This study addresses the computational inefficiency and reliance on manually designed homotopy paths in solving the J2-perturbed Lambert problem. To overcome these limitations, the authors propose the TRM-PL model, a recursive neural architecture with parameter sharing that performs end-to-end differentiable iterative optimization of the initial velocity through a two-level latent state representation, unifying initial guess generation and refinement. By replacing conventional homotopy strategies with a learning-driven recursive correction mechanism, the method achieves high-precision orbit solutions with only 2.3 million parameters, making it suitable for embedded deployment. Experimental results demonstrate significant accuracy improvements: terminal position errors in single-revolution LEO transfers decrease from 21.7 km to 0.027 km, and in multi-revolution LEO cases from 340.9 km to 0.31 km; with a single Newton correction, Jupiter orbit errors reach 0.063 km.
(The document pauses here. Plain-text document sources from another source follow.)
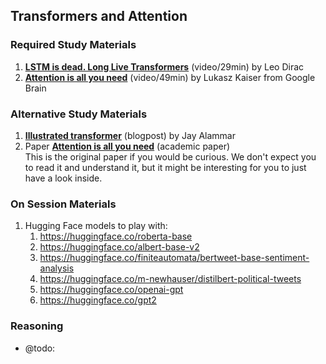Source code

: ## Transformers and Attention

### Required Study Materials

1. **[LSTM is dead. Long Live Transformers](https://www.youtube.com/watch?v=S27pHKBEp30)** (video/29min) by Leo Dirac
2. **[Attention is all you need](https://www.youtube.com/watch?v=rBCqOTEfxvg)** (video/49min) by Lukasz Kaiser from Google Brain

### Alternative Study Materials

1. **[Illustrated transformer](https://jalammar.github.io/illustrated-transformer/)** (blogpost) by Jay Alammar 
2. Paper **[Attention is all you need](https://arxiv.org/abs/1706.03762)** (academic paper) <br>
   This is the original paper if you would be curious. We don't expect you to read it and understand it, but it might be interesting for you to just have a look inside.

### On Session Materials

1. Hugging Face models to play with:
    1. https://huggingface.co/roberta-base
    2. https://huggingface.co/albert-base-v2
    3. https://huggingface.co/finiteautomata/bertweet-base-sentiment-analysis
    4. https://huggingface.co/m-newhauser/distilbert-political-tweets
    5. https://huggingface.co/openai-gpt
    6. https://huggingface.co/gpt2
  
### Reasoning

* @todo:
This paper presents a fast, recursive neural solver for the J2-perturbed Lambert problem based on Tiny Recursive Models (TRM), termed the TRM-Perturbed Lambert (TRM-PL) model. TRM is a weight-shared architecture whose effective capacity emerges from iteration depth rather than parameter count: a compact reasoning module is applied repeatedly within a two-level latent hierarchy, refining a candidate departure velocity by simulating the J2 trajectory and correcting it from the resulting tracking error. This unifies initial-guess generation and iterative correction in a single, end-to-end differentiable architecture. The recursive refinement loop is a learned alternative to the homotopy and continuation schemes of classical perturbed-Lambert solvers: rather than following a hand-designed path from the Keplerian to the perturbed solution, the network learns its own sequence of corrections. We evaluate TRM-PL on three test cases of increasing difficulty: single-revolution low-Earth-orbit (LEO) transfers, multi-revolution LEO transfers, and multi-revolution Jovian transfers. Three training paradigms are compared: jointly learning the Lambert solution and the J2 correction; refining the Lambert initial velocity with target-position and J2-corrected velocity supervision; and refining it with target-position supervision alone. Across all cases, the refinement-only approaches are the most reliable. The position-supervised variant reduces the median terminal-position error from 21.7 km to 0.027 km on single-revolution LEO, from 340.9 km to 0.31 km on multi-revolution LEO, all with the same 2.3M-parameter architecture. A single Newton corrector iteration on the TRM-PL output tightens the Jovian median to 0.063 km, yielding compact models accurate enough for embedded deployment.